JavaScript is a language that uses dynamic scoping. In each function, we have default scope variables (window, navigator, document) that are pushed onto our stack. After those, each local variable is pushed onto stack with a separate block. Using local scope variables is faster than the global scope variables. At that point, we prefer using local variables. Note that when creating a new variable, we should always use var, otherwise it becomes global.
function begin() {
document.getElementById("div1");
document.getElementById("div2");
document.getElementById("div3");
}
function begin() {
var doc = document;
doc.getElementById("div1");
doc.getElementById("div2");
doc.getElementById("div3");
}
Furthermore, JavaScript provides closures where we can pass a variable to another function that is dynamically created.

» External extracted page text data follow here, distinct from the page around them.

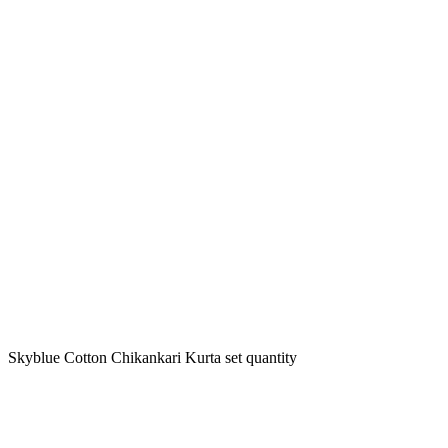
Skyblue Cotton Chikankari Kurta set quantity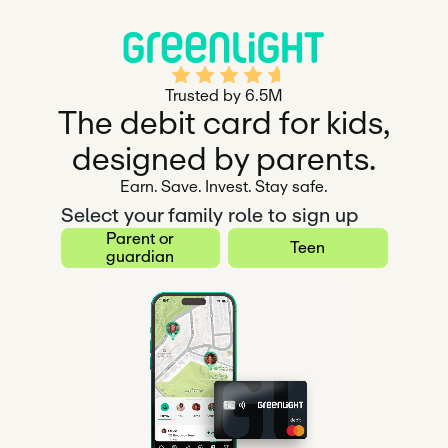
Rated 4.5 out of 5
Trusted by 6.5M
The debit card for kids,
designed by parents.
Earn. Save. Invest. Stay safe.
Select your family role to sign up
Parent or
Teen
guardian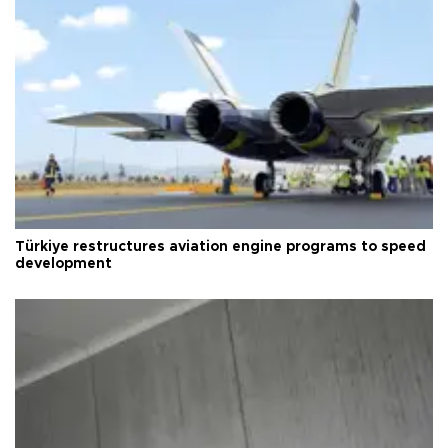
Türkiye restructures aviation engine programs to speed
development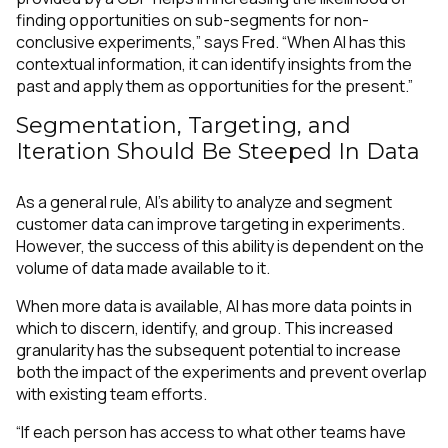
finding opportunities on sub-segments for non-
conclusive experiments,” says Fred. “When AI has this
contextual information, it can identify insights from the
past and apply them as opportunities for the present.”
Segmentation, Targeting, and
Iteration Should Be Steeped In Data
As a general rule, AI’s ability to analyze and segment
customer data can improve targeting in experiments.
However, the success of this ability is dependent on the
volume of data made available to it.
When more data is available, AI has more data points in
which to discern, identify, and group. This increased
granularity has the subsequent potential to increase
both the impact of the experiments and prevent overlap
with existing team efforts.
“If each person has access to what other teams have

The variable comes from another scope, which may result in performance issues. Therefore, we should bind it to a local variable.
function addClick() {
var div = document.getElementById("div1");
div.addEventListener("click", function () {
div.style.marginTop = "32px";
div.style.color = "blue";
}, false);
}
function addClick() {
var div = document.getElementById("div1");
div.addEventListener("click", function () {
var localDiv = div;
localDiv.style.marginTop = "32px";
localDiv.style.color = "blue";
}, false);
}
Our second point is JavaScript libraries. While libraries are helpful, they can become a bottleneck when performance matters. Iteration helpers such as each or foreach often create unnecessary function calls and stack frames compared to native loops.
Last but very important is DOM manipulation. Accessing deep properties such as element.style.color repeatedly slows execution. DOM access is expensive and should be minimized by caching references locally.

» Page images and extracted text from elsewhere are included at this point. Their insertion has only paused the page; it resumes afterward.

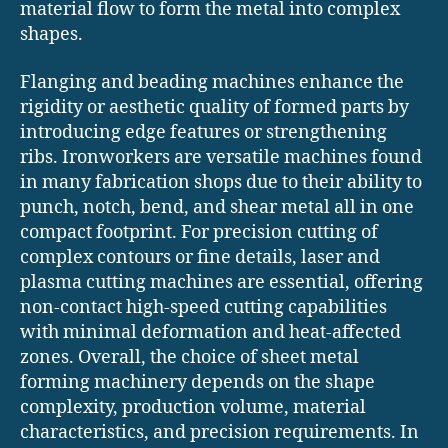
material flow to form the metal into complex
shapes.
Flanging and beading machines enhance the
rigidity or aesthetic quality of formed parts by
introducing edge features or strengthening
ribs. Ironworkers are versatile machines found
in many fabrication shops due to their ability to
punch, notch, bend, and shear metal all in one
compact footprint. For precision cutting of
complex contours or fine details, laser and
plasma cutting machines are essential, offering
non-contact high-speed cutting capabilities
with minimal deformation and heat-affected
zones. Overall, the choice of sheet metal
forming machinery depends on the shape
complexity, production volume, material
characteristics, and precision requirements. In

HTML collections such as those returned by getElementsByTagName are live and heavy. Repeated access to them is costly.
function updateDivs() {
var divs = document.getElementsByTagName("div");
for (var i = 0; i < divs.length; i++) {
update(divs[i]);
}
}
function updateDivs() {
var divs = document.getElementsByTagName("div");
for (var i = 0, length = divs.length; i < length; i++) {
update(divs[i]);
}
}
HTML updates are dynamic but costly. Creating and appending elements repeatedly forces layout recalculations. Instead, we can batch DOM changes using document fragments.

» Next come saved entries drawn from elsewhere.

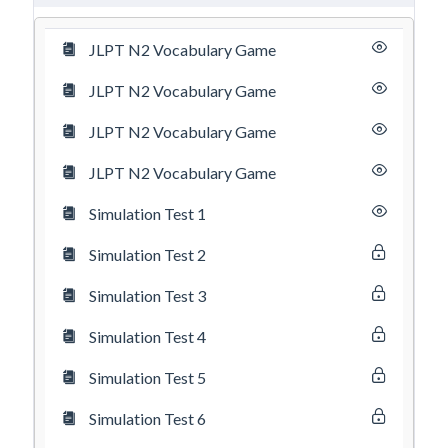
JLPT N2 Vocabulary Game
JLPT N2 Vocabulary Game
JLPT N2 Vocabulary Game
JLPT N2 Vocabulary Game
Simulation Test 1
Simulation Test 2
Simulation Test 3
Simulation Test 4
Simulation Test 5
Simulation Test 6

function appendDivs(element) {
for (var i = 0; i < 10; i++) {
var div = document.createElement("div");
element.appendChild(div);
}
}
function appendDivs(element) {
var fragment = document.createDocumentFragment();
for (var i = 0; i < 10; i++) {
var div = document.createElement("div");
fragment.appendChild(div);
}
element.appendChild(fragment);
}
The general idea is simple: use local variables, rely less on libraries when performance matters, and manipulate the DOM carefully.
Nicely done. Really liked “createDocumentFragment” technique.
“Nowadays, there is no page that does not include some JavaScript code in it”
– there probably is, but I take your point as metaphor sir.
Wow, I did not know much of the performance tips here. Thanks for sharing.